Yolsuzlukla mücadelede kriterlerden biri de, bunların ortaya çıkarılıp  gerekli soruşturmaların açıldığı, hukukun devreye girdiği ve yargı sürecinin mi başlatıldığı  yoksa bu yolsuzlukların  üstünün mü örtüldüğü oluyor. Zaten ülkeleri birbirinden ayıran temel kriterler arasında bu boyut özel önem taşıyor  ve bu tür zaafiyetler de Türkiye’nin sözkonusu  şeffaflık listelerinin   altlarında   yeralmasının nedenleri arasında bulunuyor.

Yine, son olarak,  OECD’nin Mali Eylem Görev Gücü (FATF) ‘ın  Ekim 2021  kararıyla, Türkiye’nin önceki dönemlerde yapılan uyarıları yerine getirmedeki eksikliklerine  atıfla ve kara paranın aklanması gibi ciddi mücadele gerektiren konularda yetersizliğinden dolayı  izlenecek ülkeler kategorisi olarak bilinen Gri Liste’ye alınmasını hepimiz hatırlamaktayız.

Bu alanlarda,  AB Komisyonu’nun son   Türkiye Raporu da çeşitli uyarılar içermektedir. Sözkonusu Raporun  örneğin, “vatandaşlığa geçiş şartlarında yapılan son düzenlemelerle  son 3 yılda 16.653 yabancı yatırımcının TC vatandaşlığını aldığı, bu tür adımların yolsuzluk ve kara para aklamayla mücadele, güvenlik vb. alanlarında riskler teşkil ettiği, AB adayı bir ülke olarak vatandaşlık verme yetkisini kullanırken Türkiye’nin AB hedeflerinin tehlikeye atabilecek adımlardan kaçınması gerektiği” gibi hususlara yervermesi  de dikkat çekicidir.  Rapor bu konularda başkaca değerlendirmelere de yerveriyor.

Yine benzeri  raporlarda, “Türkiye’nin uluslararası yükümlülüklerinin gerektirdiği şekilde  yolsuzluklarla mücadele kurum/kuruluşlarını oluşturmadığı, bu alanda  bir strateji ve eylem planının olmayışının yolsuzlukla mücadelede kararlılık zaafiyeti oluşturduğu  ve  son tahlilde  yaygın bir yolsuzluğun mevcudiyetinin kaygı verdiği” gibi hususların da bulunması    maalesef  üzerinde düşünülmesi ve siyasi kararlılık gösterilmesi  gereken uyarılar oluyor.
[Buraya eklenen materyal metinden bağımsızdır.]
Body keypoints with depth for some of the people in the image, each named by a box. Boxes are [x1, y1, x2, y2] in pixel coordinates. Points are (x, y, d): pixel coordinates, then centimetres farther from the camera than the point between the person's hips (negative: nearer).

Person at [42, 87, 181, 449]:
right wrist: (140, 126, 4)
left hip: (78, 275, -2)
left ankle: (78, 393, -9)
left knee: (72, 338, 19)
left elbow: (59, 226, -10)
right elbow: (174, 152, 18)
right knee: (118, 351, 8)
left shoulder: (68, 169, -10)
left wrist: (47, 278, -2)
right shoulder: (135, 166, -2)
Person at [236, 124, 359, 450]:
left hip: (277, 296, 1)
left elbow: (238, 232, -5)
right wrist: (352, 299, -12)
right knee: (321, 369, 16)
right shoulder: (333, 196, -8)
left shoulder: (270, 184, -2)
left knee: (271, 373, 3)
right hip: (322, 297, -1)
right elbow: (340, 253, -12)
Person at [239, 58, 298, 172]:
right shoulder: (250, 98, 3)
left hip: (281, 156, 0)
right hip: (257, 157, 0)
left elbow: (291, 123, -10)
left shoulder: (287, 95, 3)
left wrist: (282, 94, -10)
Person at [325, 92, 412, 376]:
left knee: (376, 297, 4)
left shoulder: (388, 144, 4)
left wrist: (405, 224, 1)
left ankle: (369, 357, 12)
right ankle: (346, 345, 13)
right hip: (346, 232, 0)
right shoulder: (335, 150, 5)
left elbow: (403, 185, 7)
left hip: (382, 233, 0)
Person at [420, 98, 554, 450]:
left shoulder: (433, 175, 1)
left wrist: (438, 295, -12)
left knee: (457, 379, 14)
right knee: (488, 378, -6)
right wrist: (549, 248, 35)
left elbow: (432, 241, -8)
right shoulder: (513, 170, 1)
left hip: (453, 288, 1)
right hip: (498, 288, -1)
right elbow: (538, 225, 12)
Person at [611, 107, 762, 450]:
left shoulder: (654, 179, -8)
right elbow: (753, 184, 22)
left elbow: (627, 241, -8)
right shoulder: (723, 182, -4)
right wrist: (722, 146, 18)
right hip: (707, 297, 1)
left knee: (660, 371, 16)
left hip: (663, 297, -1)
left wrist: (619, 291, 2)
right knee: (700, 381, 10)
Nihayet,  uzman bir isim tarafından geçtiğimiz  günlerde yapılan önemli bir analizde  yeralan “bir araştırmaya  göre Türkiye dünyada nüfusuna göre en fazla yurtdışına servet kaçırılan ülke durumunda. Yurtdışındaki hesaplarda bulunan Türklere ait paraların toplamının 200 milyar doların çok üzerinde olduğu yönünde ciddi iddialar var” yorumunu da dikkat çekici bulmaktayız. (https://ortakakil.org.tr/dis-iliskiler/yolsuzluk-algisi-cok-ciddi-ali-tigrel)
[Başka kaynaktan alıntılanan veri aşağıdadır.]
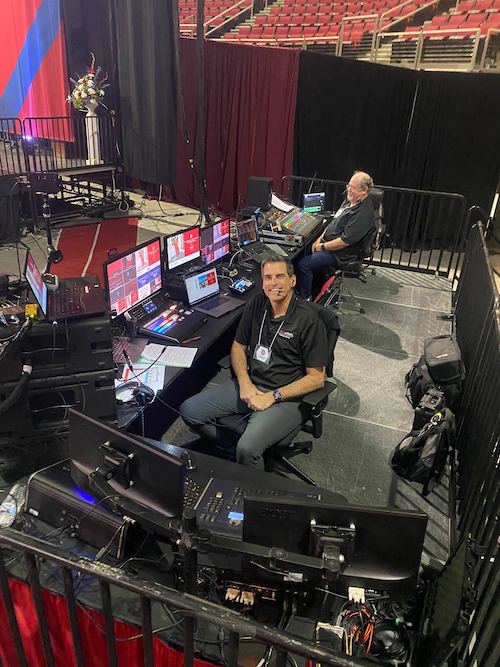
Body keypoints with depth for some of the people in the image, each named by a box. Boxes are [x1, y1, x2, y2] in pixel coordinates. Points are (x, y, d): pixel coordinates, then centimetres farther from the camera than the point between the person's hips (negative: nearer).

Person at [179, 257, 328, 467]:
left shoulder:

Aynı şekilde, bütün bu konularla ilgili olarak, geçtiğimiz Şubat ayında kamuoyuna açıklanan “Siyasi Ahlak Reformu; Temiz Siyaset Belgesi” başlıklı strateji belgesinin   başta yolsuzluklar başta olmakla çürümüşlüğü kapsamlıca tahlil eden, çıkış yollarını gösteren önemli bir çalışma  olarak büyük  önem taşıdığını ve   yol gösterici olduğunu vurgulayarak, herkese bu belgeyi  incelemelerini ve  değerlendirmelerini de tavsiye ederiz.  (https://gelecekpartisi.org.tr/partimiz/temiz-siyaset-belgemiz)
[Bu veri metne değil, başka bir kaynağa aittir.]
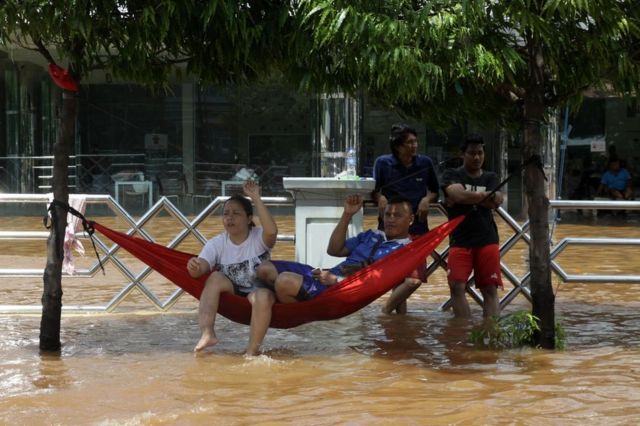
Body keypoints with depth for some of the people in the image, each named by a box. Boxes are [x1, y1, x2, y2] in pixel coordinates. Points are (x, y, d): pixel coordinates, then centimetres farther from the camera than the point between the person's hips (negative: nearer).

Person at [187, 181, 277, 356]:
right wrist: (194, 267, -44)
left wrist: (256, 199, -34)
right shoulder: (216, 244, -3)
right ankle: (207, 333, -39)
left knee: (262, 296, -38)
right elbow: (200, 269, -18)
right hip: (232, 294, 3)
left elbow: (271, 231, -35)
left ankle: (252, 351, -30)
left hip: (259, 290, -3)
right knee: (215, 278, -26)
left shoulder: (259, 238, -10)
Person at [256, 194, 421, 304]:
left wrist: (335, 280, -21)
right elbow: (334, 250, 25)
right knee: (265, 269, -3)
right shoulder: (372, 235, 22)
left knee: (285, 281, -32)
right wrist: (347, 215, 16)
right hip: (327, 276, 9)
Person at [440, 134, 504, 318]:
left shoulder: (490, 178, 14)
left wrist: (467, 197, -11)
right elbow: (457, 194, -15)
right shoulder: (451, 175, 7)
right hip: (460, 240, -2)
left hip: (487, 240, 2)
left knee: (490, 289, -4)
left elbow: (497, 201, -5)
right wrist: (484, 196, -10)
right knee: (457, 287, -13)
Yolsuzlukla mücadelede kararlılık ve başarı,  yeni bir Türkiye’nin ve  yeni  bir siyasi anlayışın sembollerinden   biri olabilir. Olmalıdır da. En başta ülkemizin geleceğini omuzlayacak genç nesiller olmakla Türkiye ve ülkemizin bütün  insanları bunu hakkediyor.